We give an instance for |(:||:)|, which returns the contents of a |Z|
constructor, and unwraps an |S| and calls |get| recursively. Since we
require an |ElemContainer b| constraint on this instance, we also have
to give a case for |Nil|. As before, we call |magic| to indicate that
this case will never be reached since |Nil| is an empty type.
\begin{spec}
class ElemContainer (es :: * -> *) where
get :: es ix -> ElTy es ix
instance ElemContainer Nil where
get = magic
instance ElemContainer b => ElemContainer (a :|: b) where
get (Z x) = x
get (S x) = get x
\end{spec}
On the |Fold| instance for |I| at a |Left| index, we now require an
|ElemContainer l| constraint. We can then call |get| to retrieve a
value of type |ElTy l xi| from the element container |l|.
\begin{spec}
instance ElemContainer l => Fold l (I (Left xi)) where
alg f (I (CL x)) = f (get x)
\end{spec}
The |fold| function itself doesn't change conceptually. We change
|hmap| to |rmap|, which maps only over the right part of a |Case|. We
also have to explicitly type the function we map over the recursive
positions, as we did before.
\begin{spec}
fold :: forall phi es a ix r . (Fam phi es, HFunctor (FamPrf phi es) (PF phi), Fold es (PF phi)) =>
Algebra phi es r -> phi es a ix -> a -> r ix
fold f p = alg (f p) .
rmap rec (CR (Proof p)) .
from p
where
rec :: forall ix a b. Proof (phi es) ix -> R0 phi es ix -> r ix
rec _ (R0 p x) = fold f p x
\end{spec}
We can now write algebras in the usual way. For example, if we
consider the trees from Section \ref{sec:multiparam}, we can write
algebras over them like this:
\begin{spec}
treeAlg :: Algebra TreeU (Int :|: String :|: Nil) Int
treeAlg _ = (\e -> e)
& (\n e o -> n + length e + o)
\end{spec}
The first part of the algebra applies to |Leaf| constructors, which
contain the first element, which is an |Int|. We just return it, since
the return type of our algebra is also |Int|. The second case applies
to the |Branch| constructor, which contains a recursive result from
the left tree, a |String|, and a recursive result from the right tree.
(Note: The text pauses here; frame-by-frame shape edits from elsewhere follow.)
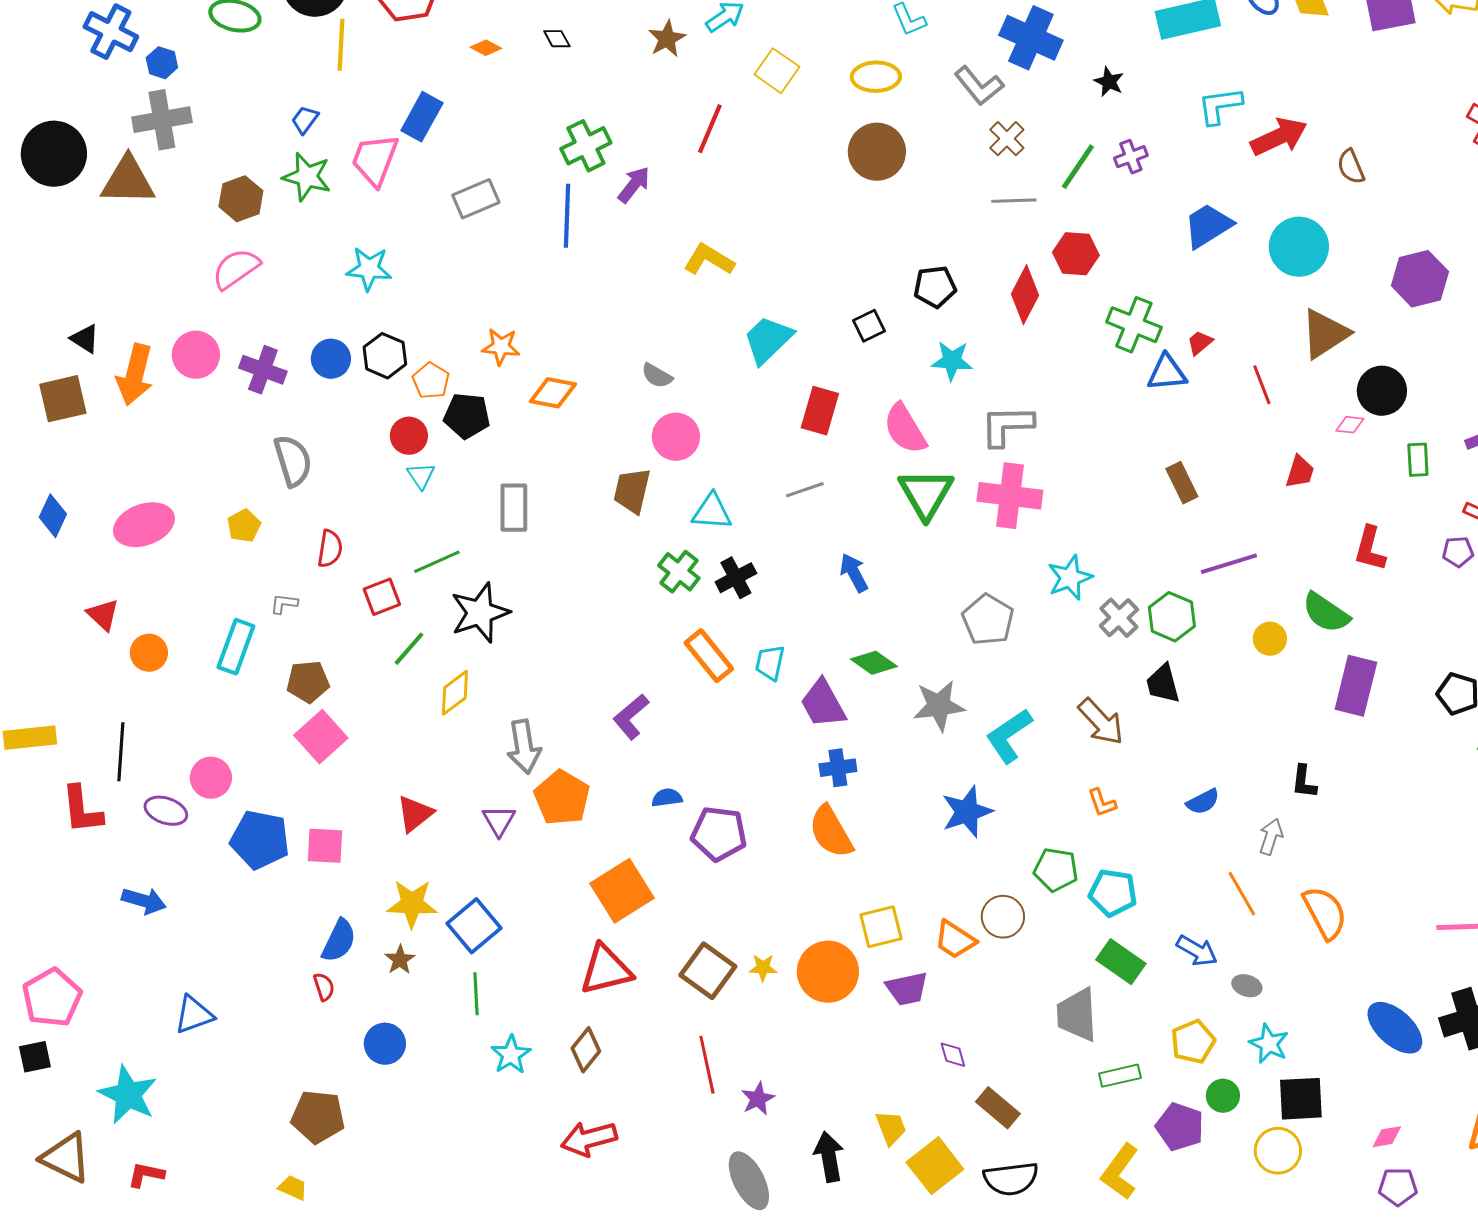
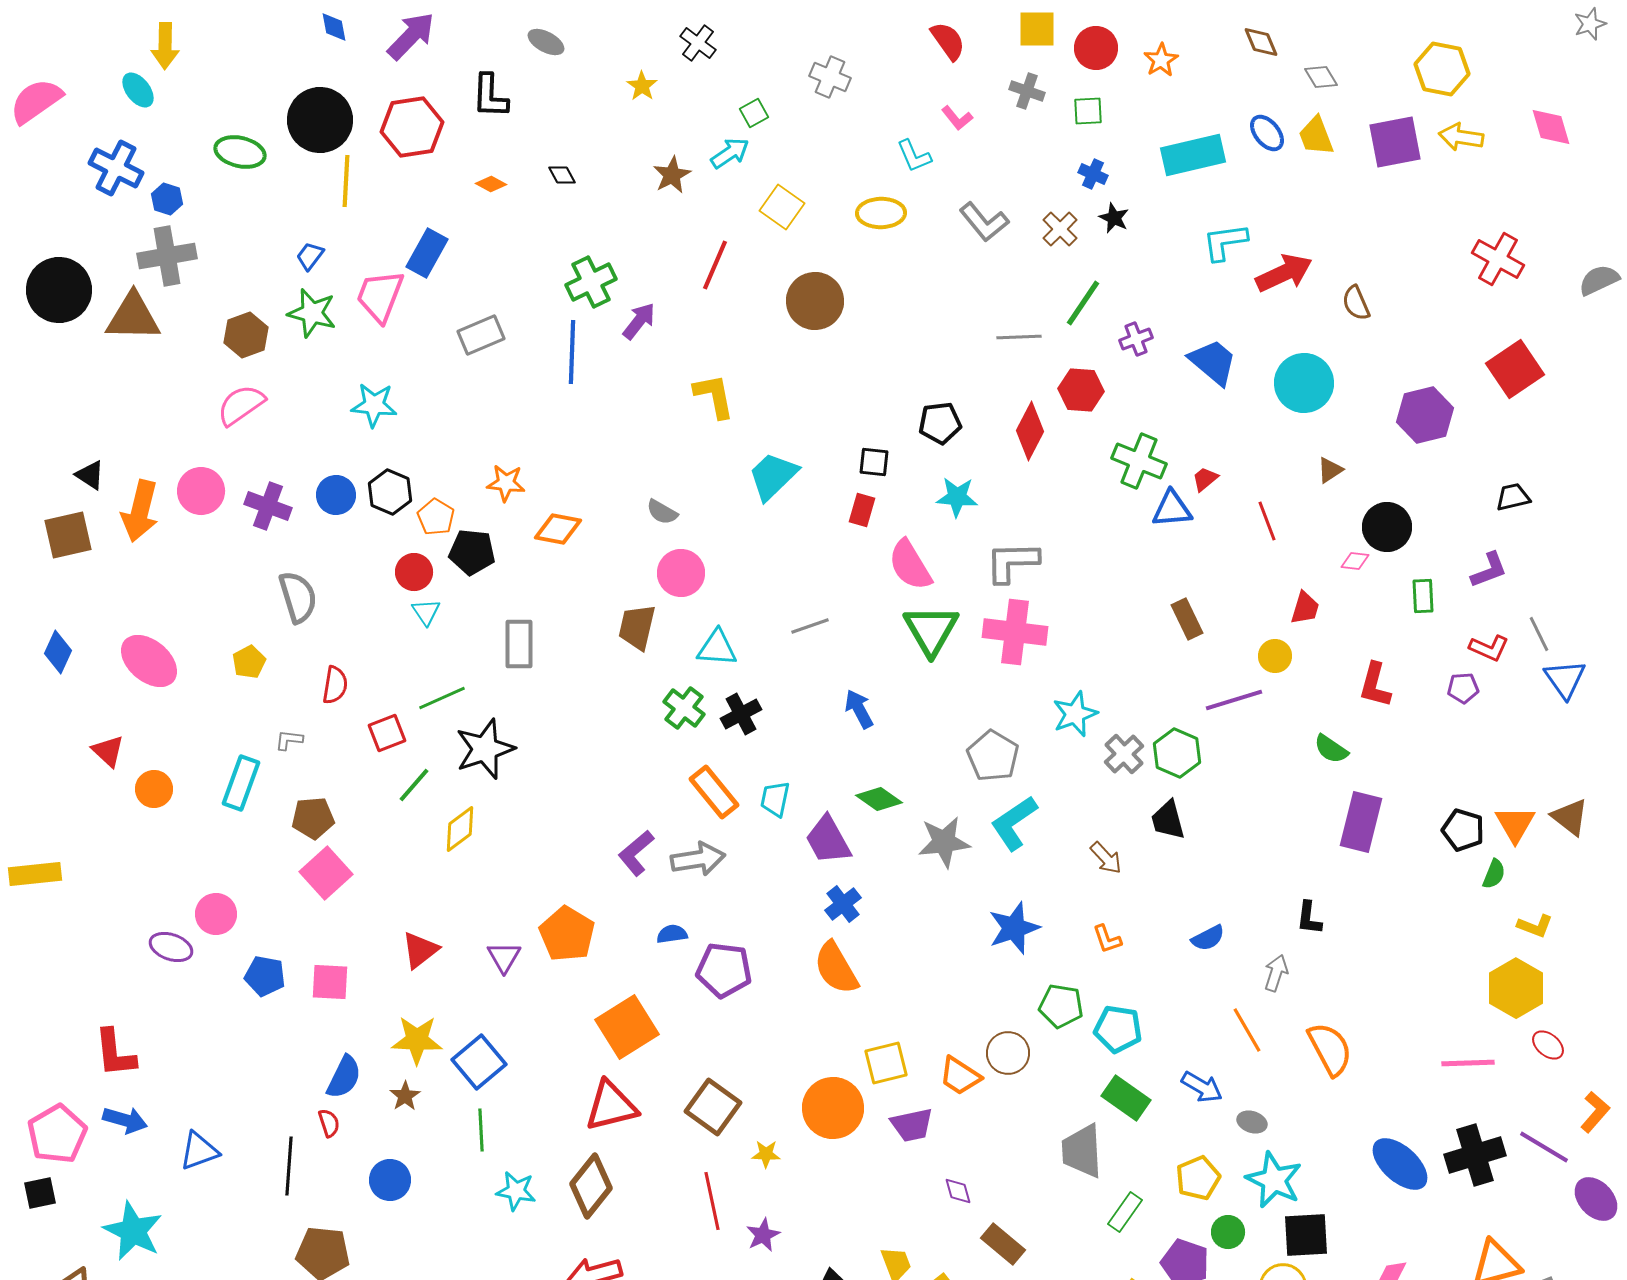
blue cross: (1031, 38) -> (1093, 174), moved, size x0.5
brown cross: (1007, 139) -> (1060, 229), moved
brown circle: (877, 152) -> (815, 301), moved
purple cross: (1131, 157) -> (1136, 339), moved
blue trapezoid: (1208, 226) -> (1213, 362), turned 72
yellow L-shape: (709, 260) -> (714, 396), turned 48
black square: (869, 326) -> (874, 462), turned 32
brown triangle: (1325, 334) -> (1330, 470), size x0.5
red rectangle: (820, 411) -> (862, 510), moved, size x0.7
pink ellipse: (144, 525) -> (149, 661), turned 60
green semicircle: (1326, 613) -> (1331, 749), size x0.7
yellow circle: (1270, 639) -> (1275, 656), moved
brown arrow: (1101, 722) -> (1106, 858), size x0.7
cyan L-shape: (1009, 736) -> (1014, 823), moved
gray arrow: (524, 747) -> (698, 859), moved, turned -90
black line: (121, 752) -> (289, 1166), moved
blue cross: (838, 768) -> (843, 904), turned -30
red L-shape: (82, 810) -> (115, 1053), moved
blue star: (967, 812) -> (1014, 928), moved
blue pentagon: (260, 840) -> (265, 976), size x0.7
blue arrow: (144, 901) -> (125, 1120), moved
yellow star: (763, 968) -> (766, 1154), moved
cyan star: (1269, 1044) -> (1274, 1180), size x1.4
brown diamond: (586, 1050) -> (591, 1186), size x1.4
cyan star: (511, 1055) -> (516, 1191), turned -30
green rectangle: (1120, 1076) -> (1125, 1212), turned -42

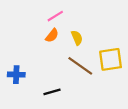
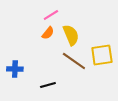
yellow semicircle: (77, 38) -> (71, 35), size x1.5

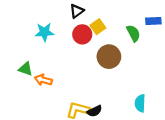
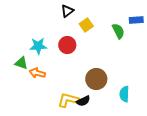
cyan star: (44, 32) -> (38, 46), moved
red circle: (82, 34) -> (67, 45), moved
brown circle: (109, 57) -> (96, 79), moved

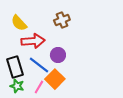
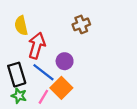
brown cross: (62, 20) -> (81, 24), moved
yellow semicircle: (19, 23) -> (21, 26), turned 30
red arrow: (33, 41) -> (37, 46), turned -70

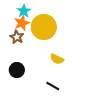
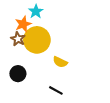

We take the length of the string, and add the result to the two
recursive results. Note that |&| is just a synonym for |(,)| which
allows us to use less parentheses.
Given an example tree:
\begin{spec}
example :: Tree Int String
example = Branch (Branch (Leaf 3) "def" (Leaf 2)) "abc" (Leaf 1)
\end{spec}
We can now apply the algebra to the example by calling |fold treeAlg
Tree example|, to obtain the result |12|.